27.08.2019 / Knud Wassermann

Books for a digital detox

Who would have thought it? Cautious optimism has returned to international book markets. The feared widespread fire caused by mobile apps and e-books has failed to materialize, sales figures have stabilized - and in some markets they are even rising slightly.

People want to hold something haptic and tangible in their hands as an alternative to the digital experience. A study conducted by Two Sides in 2017 found that 72 percent of readers prefer printed books in order to switch off from the digital information overflow. In a digital world, books are becoming the lean-back medium par excellence and can contribute significantly to deceleration.

It is well known that printed books have lost market share in individual segments, such as fiction in the form of paperbacks - in the US, e-books account for 19 percent of the total market (2017). However, this translates as a decline in sales volume of 10 percent over just one year. What is all the more surprising, however, is that the number of books sold in the US rose by 8 million in 2018 to a total of 695 million copies.

Change is the only constant
The US is not an outlier in this respect. According to MediaControl figures, the German market for children's and young people's books posted strong growth at a plus of 4.4 percent. By contrast, in Germany, the proportion of e-books has been stagnating for a number of years, and has stabilized at between 6 and 7 percent.
There is also consistently positive news from Great Britain. The book market there grew by 0.3 percent to 191 million copies sold in 2018, and sales rose by 2.1 percent to 1.63 billion pounds. What is more, the Booksellers Association recorded an increase in independent bookshops, an entirely contrary trend to the one in general retail. Especially when it comes to higher-quality books, consumers want to hold the books in their hands before buying them.

Adaptability of book publishers
But that does not mean that the publishing industry can move on to the daily agenda - change is much more ongoing and, as in many industries, the only constant. New forms of content generation, collaboration between authors, publishing companies and readers, and innovative business models will continue to keep the industry on its toes in the future. 

And there's no need for the industry to hide - with a turnover of 122 billion dollars (source: Bookmap 2017 study), the global book market is three times as big as the music industry - and is a big player in Europe in particular. In 2017, European book publishers achieved total sales of 22.2 billion euros (source: European Book Publishing Statistics).

Books with Added Value
In general, there is a trend toward high-quality books with special features that offer additional haptic experiences. The possibilities are vast, ranging from special substrates through to shiny, matte or soft-touch foils, digital spot lacquering, one-color or multicolor hot foil embossing, rounded corners on the book block and cover, through to laser die cutting, and personalized printing of the trimmed edges of the books. 

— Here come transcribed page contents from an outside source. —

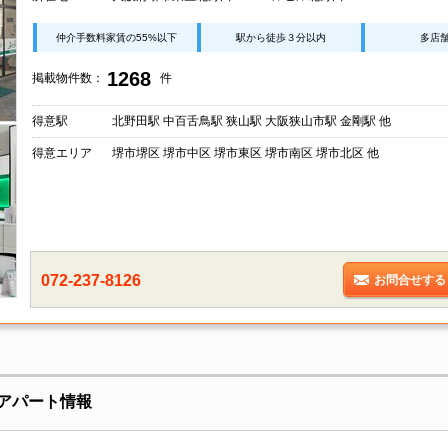
仲介手数料家賃の55%以下
駅から徒歩３分以内
多店
1268
掲載物件数：
件
得意駅
北野田駅 中百舌鳥駅 狭山駅 大阪狭山市駅 金剛駅 他
得意エリア
堺市堺区 堺市中区 堺市東区 堺市南区 堺市北区 他
072-237-8126
お問合せする
･アパート情報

“Such added value is especially important in view of the competition with digital media for readers, especially if the book is sold in a brick-and-mortar store,” says Erik Kurtz, Managing Partner of Kösel GmbH & Co. KG, one of the leading book producers in Europe.
Book-of-One Production is Reality 
Despite the positive news for printed books, the entire value chain for books faces massive challenges. In terms of production, the trend for increasingly short run sizes, through to runs of one copy, needs to be implemented efficiently in an industrial environment. This can only be achieved through complete digitalization. Production will only be on demand. Warehousing will increasingly be part of production. That is already technically feasible today.

Digital printing delivers the right answers. Currently 10 percent of all printed books in Europe are produced digitally. By 2022, the black-and-white and color volumes are expected to grow by 15 percent yearly (source: Western Europe Production Digital Printing, Market Overview Report; Caslon; 2017). 

It is already possible today to use solutions from Muller Martini to produce books in soft or hardcover runs of one. Despite the high level of customization, the extensive integration and connectivity of all the modules ensures the necessary efficiency. “Mass customization” – the adaptation of a mass product to the needs of a customer – is no longer a thing of the future thanks to the high degree of automation over the entire process change. 

Dynamic Publishing
The next topic that is to engage publishing companies and print service providers is dynamic publishing. That means that relevant variable content is prepared for certain target groups or even for individual readers. Based on templates that are available on online platforms, users can compile content from different sources, including their own images and texts. Photo books or self-publishing show in which direction things can develop. Further areas are education, travel and specialist books. 

A typical example of dynamic publishing is, for instance, a reader possibly using a platform to compile a customized travel guide for their vacation to match their interests. The book is then printed and delivered directly. On the platform, the reader can determine which content he wants to take with him on his journey. The content is presented in an attractive, responsive design and then automatically sent to an app on the reader’s tablet or cell phone. 

Attractive business models
During the trip, the book literally comes to life since various attractions are linked with photos, which can then be posted on social media. At home, you can create a personal photo book supplemented by information from the travel guide about the attractions and the sights. 

This example shows that digitalization presents new opportunities for books. Amid the information overflow, print can be used to select what is really important and to retain it in book form. In the future, the challenge will be to combine the strengths of printed books with the possibilities of digital formats, such as immediate availability, customization, and up-to-date information. Then nothing will stand in the way of the book's success story in the future.